• **PROBLEM DESCRIPTION**
Please output exactly the lines below, starting at the line that has "advertisements from participating" and ending at the line that has "Is Personal Data About Me Secure?", both included; leave out all pictures and include nothing else.

• **PROVIDED RECORDS**
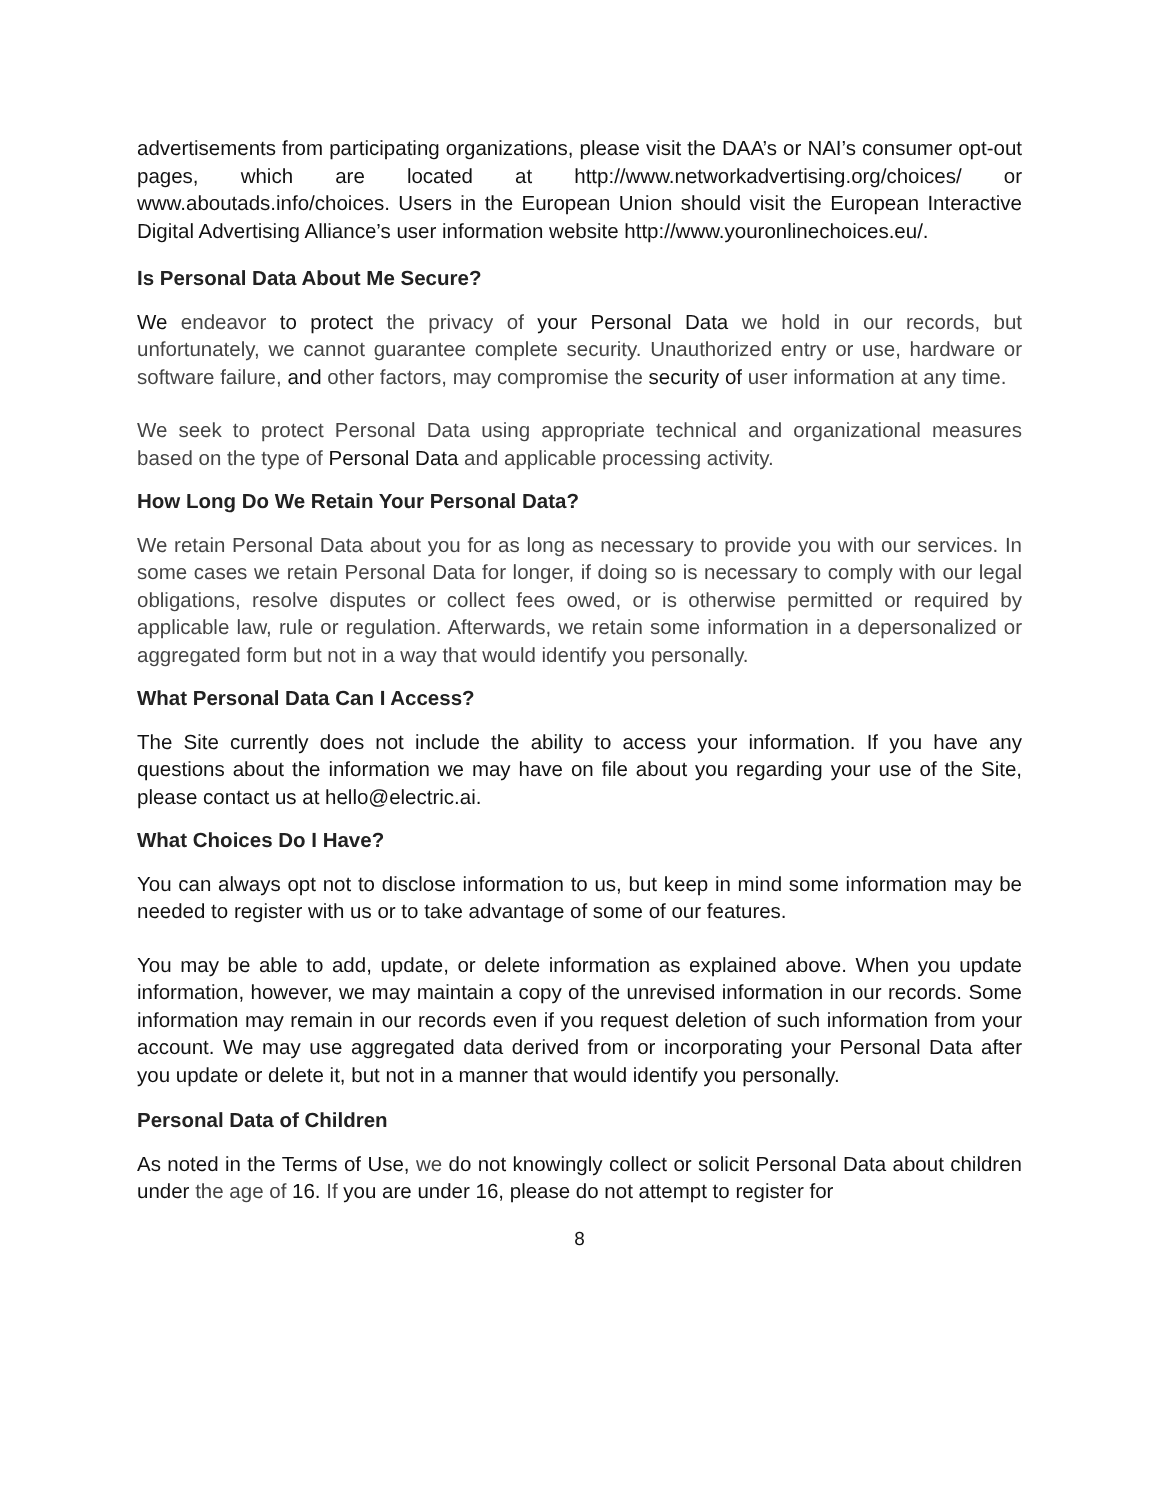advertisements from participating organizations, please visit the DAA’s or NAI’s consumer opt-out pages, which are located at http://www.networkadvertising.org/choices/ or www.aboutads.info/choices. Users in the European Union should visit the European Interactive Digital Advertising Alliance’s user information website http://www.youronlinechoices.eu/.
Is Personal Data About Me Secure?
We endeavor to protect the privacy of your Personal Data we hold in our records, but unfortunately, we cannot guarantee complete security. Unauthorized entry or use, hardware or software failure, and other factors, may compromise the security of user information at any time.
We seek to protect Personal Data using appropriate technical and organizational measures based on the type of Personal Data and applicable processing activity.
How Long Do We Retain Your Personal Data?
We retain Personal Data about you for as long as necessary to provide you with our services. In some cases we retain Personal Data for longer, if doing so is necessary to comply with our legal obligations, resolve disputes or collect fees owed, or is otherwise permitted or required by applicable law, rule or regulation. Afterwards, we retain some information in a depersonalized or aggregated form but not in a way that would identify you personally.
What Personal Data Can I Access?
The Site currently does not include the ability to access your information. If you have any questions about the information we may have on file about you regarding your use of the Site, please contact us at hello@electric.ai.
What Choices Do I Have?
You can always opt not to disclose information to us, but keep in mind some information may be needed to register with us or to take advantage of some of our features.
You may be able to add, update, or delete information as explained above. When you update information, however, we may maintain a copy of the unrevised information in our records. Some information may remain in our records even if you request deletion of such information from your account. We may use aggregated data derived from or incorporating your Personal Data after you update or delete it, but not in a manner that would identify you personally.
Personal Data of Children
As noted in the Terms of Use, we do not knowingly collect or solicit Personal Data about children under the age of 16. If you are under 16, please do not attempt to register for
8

---

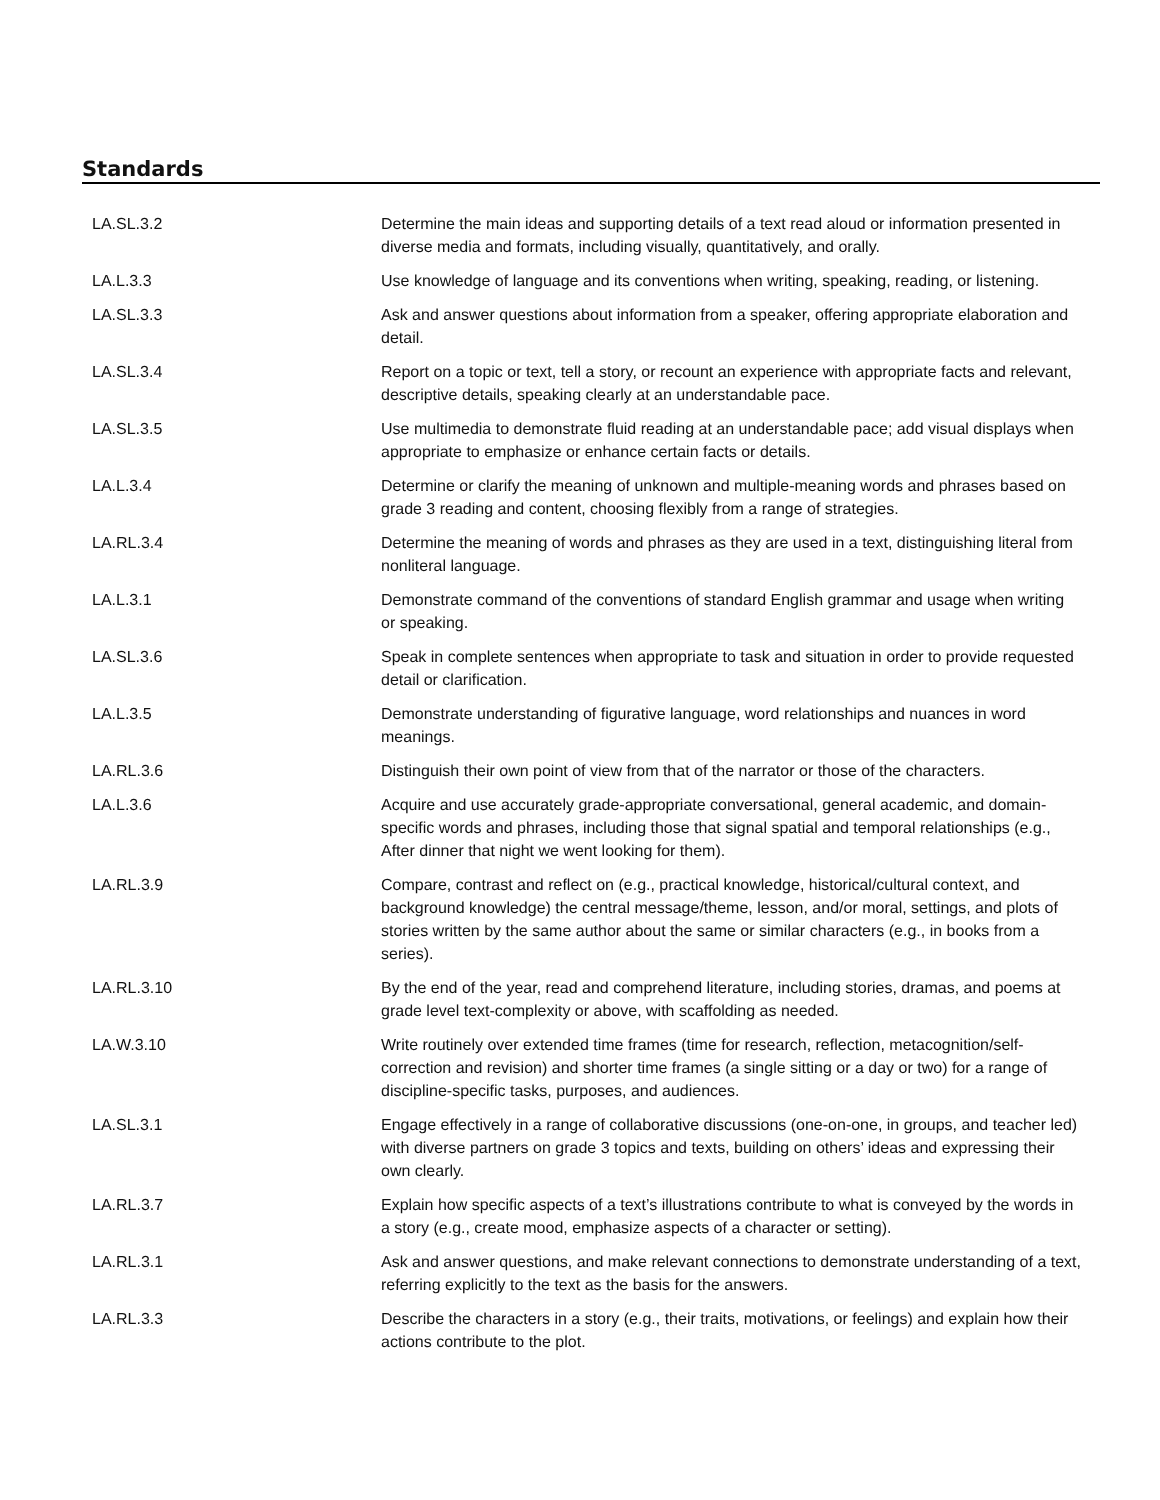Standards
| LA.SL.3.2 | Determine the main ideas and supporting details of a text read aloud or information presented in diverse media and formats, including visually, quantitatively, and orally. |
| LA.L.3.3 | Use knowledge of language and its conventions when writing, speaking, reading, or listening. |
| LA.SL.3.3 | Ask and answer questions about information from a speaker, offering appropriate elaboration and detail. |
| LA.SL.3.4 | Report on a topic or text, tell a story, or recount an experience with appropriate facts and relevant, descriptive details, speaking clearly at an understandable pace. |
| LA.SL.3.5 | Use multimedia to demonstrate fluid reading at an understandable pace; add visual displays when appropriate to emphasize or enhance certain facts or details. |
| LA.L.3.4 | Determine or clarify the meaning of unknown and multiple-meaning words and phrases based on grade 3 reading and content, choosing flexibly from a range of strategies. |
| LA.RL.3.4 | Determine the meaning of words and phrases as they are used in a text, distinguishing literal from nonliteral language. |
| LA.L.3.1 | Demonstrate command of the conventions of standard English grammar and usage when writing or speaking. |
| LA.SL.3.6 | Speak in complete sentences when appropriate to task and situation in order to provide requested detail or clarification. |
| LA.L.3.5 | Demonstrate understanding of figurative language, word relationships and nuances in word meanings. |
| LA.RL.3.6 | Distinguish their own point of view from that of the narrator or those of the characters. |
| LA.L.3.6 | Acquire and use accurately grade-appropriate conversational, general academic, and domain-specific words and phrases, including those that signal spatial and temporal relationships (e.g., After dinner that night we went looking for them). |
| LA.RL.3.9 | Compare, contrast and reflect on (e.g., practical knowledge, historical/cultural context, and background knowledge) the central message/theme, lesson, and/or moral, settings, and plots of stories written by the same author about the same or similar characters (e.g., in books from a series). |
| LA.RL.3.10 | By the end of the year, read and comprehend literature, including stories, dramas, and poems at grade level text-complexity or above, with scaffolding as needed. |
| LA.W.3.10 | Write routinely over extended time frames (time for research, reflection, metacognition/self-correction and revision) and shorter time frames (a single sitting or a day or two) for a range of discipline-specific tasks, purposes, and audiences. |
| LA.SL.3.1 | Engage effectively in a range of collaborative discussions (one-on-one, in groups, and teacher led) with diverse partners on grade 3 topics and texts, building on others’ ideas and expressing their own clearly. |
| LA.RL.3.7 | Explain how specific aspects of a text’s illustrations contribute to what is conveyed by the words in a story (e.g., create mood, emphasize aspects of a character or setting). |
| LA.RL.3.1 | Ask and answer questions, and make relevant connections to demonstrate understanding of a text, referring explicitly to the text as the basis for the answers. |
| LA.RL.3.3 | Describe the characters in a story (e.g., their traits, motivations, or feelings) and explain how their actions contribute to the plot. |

* * *

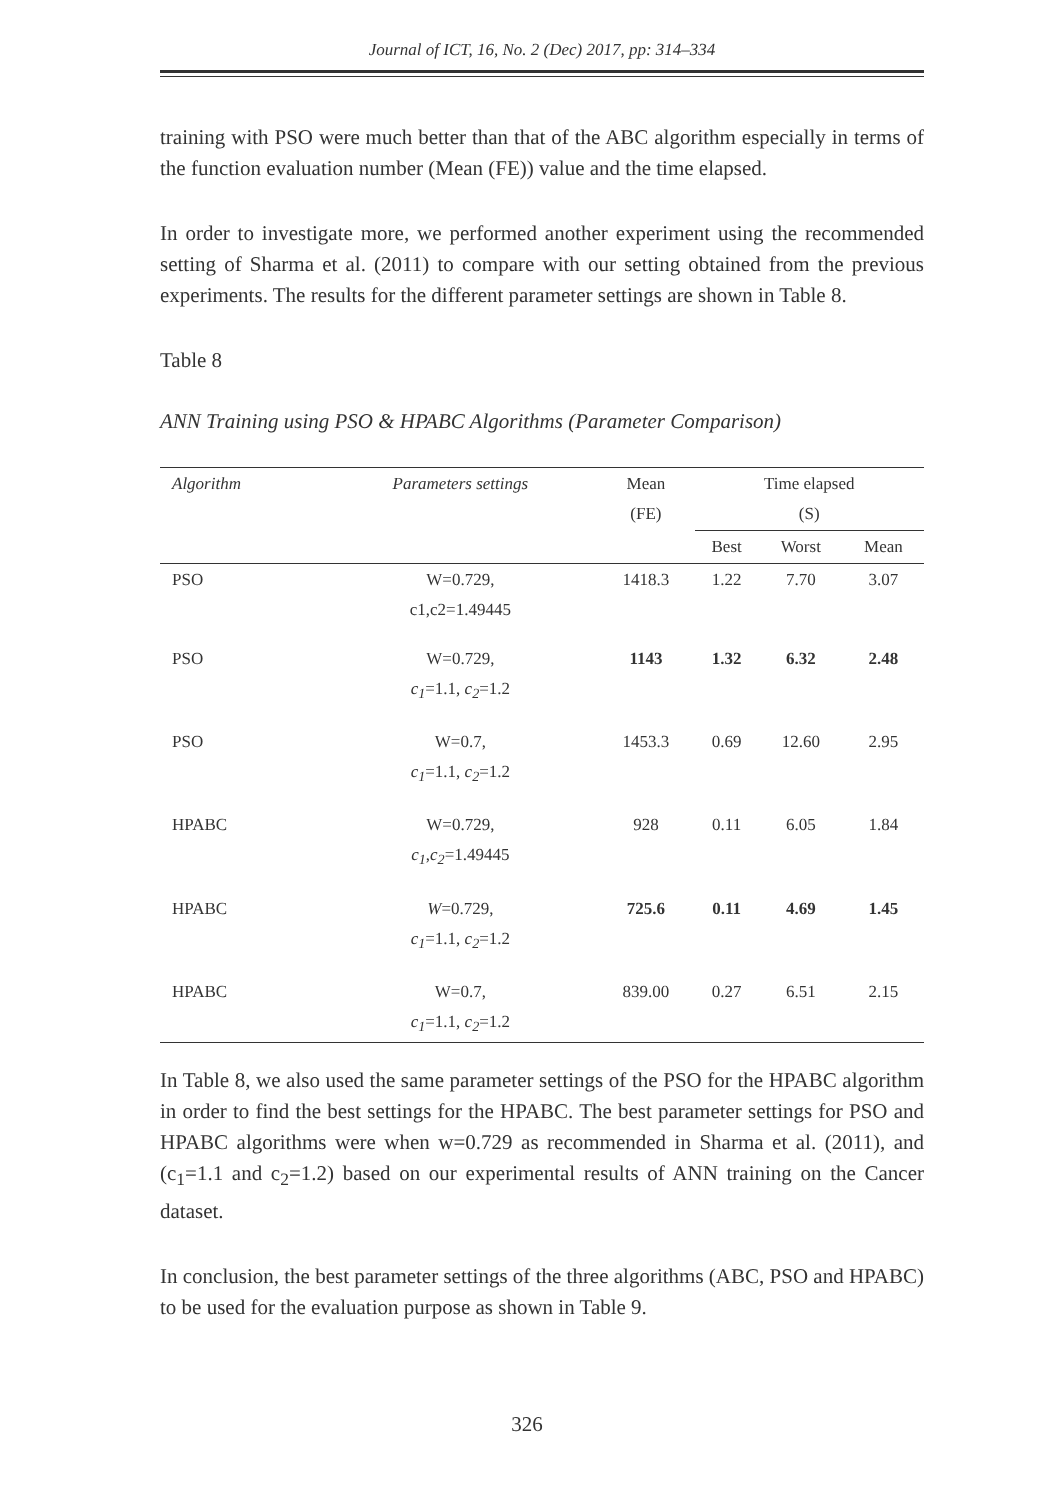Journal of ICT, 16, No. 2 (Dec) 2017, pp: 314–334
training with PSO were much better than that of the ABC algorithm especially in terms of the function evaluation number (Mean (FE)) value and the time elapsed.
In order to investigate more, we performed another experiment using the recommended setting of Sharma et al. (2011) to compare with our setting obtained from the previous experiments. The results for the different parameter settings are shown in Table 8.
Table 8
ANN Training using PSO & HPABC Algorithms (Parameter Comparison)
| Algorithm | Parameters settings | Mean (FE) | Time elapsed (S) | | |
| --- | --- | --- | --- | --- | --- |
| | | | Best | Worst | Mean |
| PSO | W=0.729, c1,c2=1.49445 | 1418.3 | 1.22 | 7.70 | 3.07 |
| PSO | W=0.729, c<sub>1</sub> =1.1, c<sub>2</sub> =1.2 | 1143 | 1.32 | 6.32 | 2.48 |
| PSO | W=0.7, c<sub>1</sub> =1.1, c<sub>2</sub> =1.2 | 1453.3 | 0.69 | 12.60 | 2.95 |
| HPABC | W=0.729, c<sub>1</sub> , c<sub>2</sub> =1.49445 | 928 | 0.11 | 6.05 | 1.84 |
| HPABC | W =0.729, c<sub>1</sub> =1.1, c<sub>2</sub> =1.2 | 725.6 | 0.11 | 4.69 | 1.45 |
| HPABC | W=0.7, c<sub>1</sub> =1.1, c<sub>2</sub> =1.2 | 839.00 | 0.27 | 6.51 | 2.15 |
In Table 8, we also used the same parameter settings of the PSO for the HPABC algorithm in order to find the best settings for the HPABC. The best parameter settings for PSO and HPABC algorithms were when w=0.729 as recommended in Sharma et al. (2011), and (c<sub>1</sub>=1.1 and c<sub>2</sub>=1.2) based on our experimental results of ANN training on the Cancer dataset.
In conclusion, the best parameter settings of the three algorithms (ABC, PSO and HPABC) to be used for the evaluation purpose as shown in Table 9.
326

• **COMPLETED TASK**
advertisements from participating organizations, please visit the DAA’s or NAI’s consumer opt-out pages, which are located at http://www.networkadvertising.org/choices/ or www.aboutads.info/choices. Users in the European Union should visit the European Interactive Digital Advertising Alliance’s user information website http://www.youronlinechoices.eu/.
Is Personal Data About Me Secure?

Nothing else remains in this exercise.